The cruelty of the slave trade in the New World caused a growing unrest among the French people. This in combination with the absolutist rule beginning with Louis XIV in France angered many, resulted in revolts breaking.
Moctezuma II was placed in power as the ruler of the Aztecs when his uncle, Ahuitzotl, died in early While he had taken over the empire at its highest point, it had extended all the. To what extent do you consider this statement to be true? Ambition and glory are always pardonable in a Prince.

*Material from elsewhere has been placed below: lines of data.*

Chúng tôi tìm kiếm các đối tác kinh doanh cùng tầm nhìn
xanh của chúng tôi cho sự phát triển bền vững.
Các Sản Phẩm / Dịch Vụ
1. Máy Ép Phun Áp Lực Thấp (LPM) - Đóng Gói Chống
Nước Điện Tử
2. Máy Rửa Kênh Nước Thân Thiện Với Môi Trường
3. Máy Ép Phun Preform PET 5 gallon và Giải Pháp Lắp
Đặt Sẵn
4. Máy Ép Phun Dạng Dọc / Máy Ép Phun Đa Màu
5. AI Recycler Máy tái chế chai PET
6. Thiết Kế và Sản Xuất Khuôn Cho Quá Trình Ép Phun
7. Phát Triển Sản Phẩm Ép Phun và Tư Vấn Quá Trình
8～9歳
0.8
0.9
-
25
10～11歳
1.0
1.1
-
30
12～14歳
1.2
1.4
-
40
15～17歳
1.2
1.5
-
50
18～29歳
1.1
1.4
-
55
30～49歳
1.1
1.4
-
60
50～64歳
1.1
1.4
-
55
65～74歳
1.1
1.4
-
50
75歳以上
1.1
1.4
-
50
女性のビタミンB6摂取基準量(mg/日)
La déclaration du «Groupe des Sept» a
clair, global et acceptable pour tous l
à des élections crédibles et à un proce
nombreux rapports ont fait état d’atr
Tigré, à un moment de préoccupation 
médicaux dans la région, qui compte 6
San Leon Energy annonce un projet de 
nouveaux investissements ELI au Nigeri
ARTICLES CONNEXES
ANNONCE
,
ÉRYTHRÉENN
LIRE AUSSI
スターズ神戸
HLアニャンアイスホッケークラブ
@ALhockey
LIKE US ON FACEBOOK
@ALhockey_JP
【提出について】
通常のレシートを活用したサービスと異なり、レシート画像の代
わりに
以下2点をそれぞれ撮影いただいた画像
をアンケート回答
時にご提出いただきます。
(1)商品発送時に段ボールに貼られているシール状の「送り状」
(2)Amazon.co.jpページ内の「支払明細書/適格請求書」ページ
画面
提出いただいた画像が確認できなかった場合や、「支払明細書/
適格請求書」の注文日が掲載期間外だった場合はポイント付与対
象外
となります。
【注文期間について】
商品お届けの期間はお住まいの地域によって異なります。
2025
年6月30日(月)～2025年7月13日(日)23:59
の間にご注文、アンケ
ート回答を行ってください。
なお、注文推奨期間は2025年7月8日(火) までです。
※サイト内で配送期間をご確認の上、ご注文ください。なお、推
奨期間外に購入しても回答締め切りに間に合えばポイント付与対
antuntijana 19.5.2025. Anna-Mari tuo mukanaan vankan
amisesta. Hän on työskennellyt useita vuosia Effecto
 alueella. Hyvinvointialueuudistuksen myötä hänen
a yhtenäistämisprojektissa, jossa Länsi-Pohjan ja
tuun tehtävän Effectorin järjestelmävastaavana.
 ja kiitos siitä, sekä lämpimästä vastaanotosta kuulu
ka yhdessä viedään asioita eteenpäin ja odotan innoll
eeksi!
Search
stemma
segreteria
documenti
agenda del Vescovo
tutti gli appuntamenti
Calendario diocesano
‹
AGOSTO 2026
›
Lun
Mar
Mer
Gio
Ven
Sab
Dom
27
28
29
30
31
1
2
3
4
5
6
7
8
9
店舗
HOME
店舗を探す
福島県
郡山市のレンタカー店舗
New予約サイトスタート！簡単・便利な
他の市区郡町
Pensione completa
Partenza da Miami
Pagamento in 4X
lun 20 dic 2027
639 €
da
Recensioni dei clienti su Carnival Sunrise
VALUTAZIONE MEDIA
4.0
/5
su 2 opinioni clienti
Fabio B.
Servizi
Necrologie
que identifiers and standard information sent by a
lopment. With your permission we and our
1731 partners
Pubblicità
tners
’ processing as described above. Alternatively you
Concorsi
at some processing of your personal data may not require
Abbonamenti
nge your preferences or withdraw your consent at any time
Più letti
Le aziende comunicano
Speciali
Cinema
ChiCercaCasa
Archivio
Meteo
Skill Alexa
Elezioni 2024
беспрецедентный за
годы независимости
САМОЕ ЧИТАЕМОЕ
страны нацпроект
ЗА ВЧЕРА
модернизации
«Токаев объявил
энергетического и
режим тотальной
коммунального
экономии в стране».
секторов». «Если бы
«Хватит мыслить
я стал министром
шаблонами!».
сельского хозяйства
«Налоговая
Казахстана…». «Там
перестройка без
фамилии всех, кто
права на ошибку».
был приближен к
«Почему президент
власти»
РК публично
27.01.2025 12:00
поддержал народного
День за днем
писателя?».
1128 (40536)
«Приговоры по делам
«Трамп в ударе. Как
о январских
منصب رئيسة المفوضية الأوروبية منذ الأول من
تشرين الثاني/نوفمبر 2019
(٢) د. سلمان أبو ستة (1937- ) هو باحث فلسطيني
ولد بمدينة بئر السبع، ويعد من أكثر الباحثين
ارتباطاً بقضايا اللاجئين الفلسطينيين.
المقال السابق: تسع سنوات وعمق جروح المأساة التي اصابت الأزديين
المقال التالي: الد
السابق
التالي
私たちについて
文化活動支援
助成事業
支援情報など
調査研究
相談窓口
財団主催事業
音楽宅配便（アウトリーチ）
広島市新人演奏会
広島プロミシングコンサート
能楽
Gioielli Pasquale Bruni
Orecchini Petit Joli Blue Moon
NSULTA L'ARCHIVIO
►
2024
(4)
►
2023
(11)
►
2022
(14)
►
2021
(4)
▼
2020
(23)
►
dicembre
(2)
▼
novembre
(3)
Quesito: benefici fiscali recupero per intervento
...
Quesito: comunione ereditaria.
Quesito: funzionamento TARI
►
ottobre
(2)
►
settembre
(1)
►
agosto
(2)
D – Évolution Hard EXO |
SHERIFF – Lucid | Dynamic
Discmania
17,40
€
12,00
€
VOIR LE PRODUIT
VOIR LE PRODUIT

War justified his regal authority and defined the relationship between the King and the nobility, so in his view unless he portrayed himself as a warrior King, he was not King at all.
Both the war of Devolution and the Dutch war were wars of gloire and little else; John Lynn argues that this view is supported by the fact that Louis was the instigator of both wars as he made the first aggressive moves. On both occasions, he led the army personally, in order to maximize the glory potential of each war, as if harking back to an Alexandrian time when rulers charged into the fray, leading from the front. Moreover, Louis brought members of the court, his wife and his children along on numerous campaigns, perhaps in an attempt to appear all the more.
Get Access. Louis XIV Domestic Policies Words 2 Pages successful governmental policy the optimization of domestic tranquility and foreign reputation. This article examines a particular event in the early years of the king's personal reign which clearly demonstrated to the young king the benefits and the necessity for such balance. The treaty of Montmartre properly belongs in the sphere of foreign affairs, a minor treaty in the long history of negotiations between France and the sovereign duchy of Lorraine.